TASK DESCRIPTION:
Repeat the lines of the entries word for word, starting with the line that contains "Shark Bites" and ending with the line that contains "Oct 3, 2025 at 6:07pm", both included.

TASK INPUT:
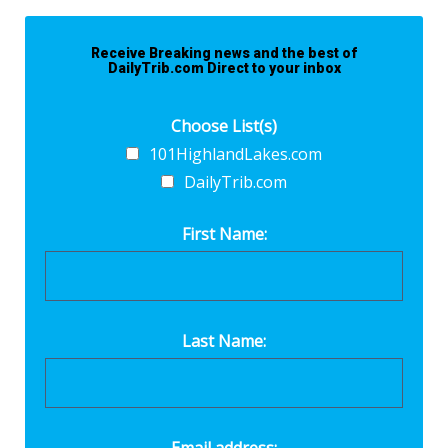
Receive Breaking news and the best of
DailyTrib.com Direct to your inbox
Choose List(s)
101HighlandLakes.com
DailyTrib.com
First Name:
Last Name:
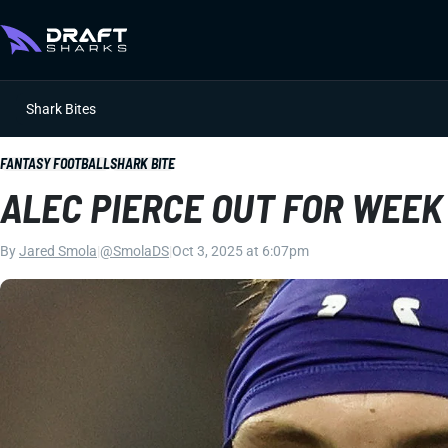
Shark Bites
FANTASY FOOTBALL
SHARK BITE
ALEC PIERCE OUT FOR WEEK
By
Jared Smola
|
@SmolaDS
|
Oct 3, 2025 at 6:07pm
==
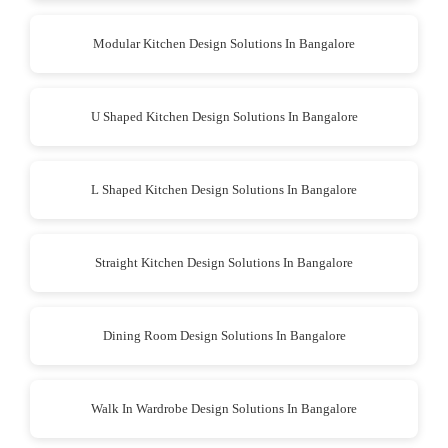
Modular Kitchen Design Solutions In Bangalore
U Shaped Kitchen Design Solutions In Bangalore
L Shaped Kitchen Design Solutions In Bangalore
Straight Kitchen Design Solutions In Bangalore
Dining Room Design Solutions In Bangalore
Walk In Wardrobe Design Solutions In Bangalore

WRITTEN ANSWER:
Shark Bites
FANTASY FOOTBALL
SHARK BITE
ALEC PIERCE OUT FOR WEEK
By
Jared Smola
|
@SmolaDS
|
Oct 3, 2025 at 6:07pm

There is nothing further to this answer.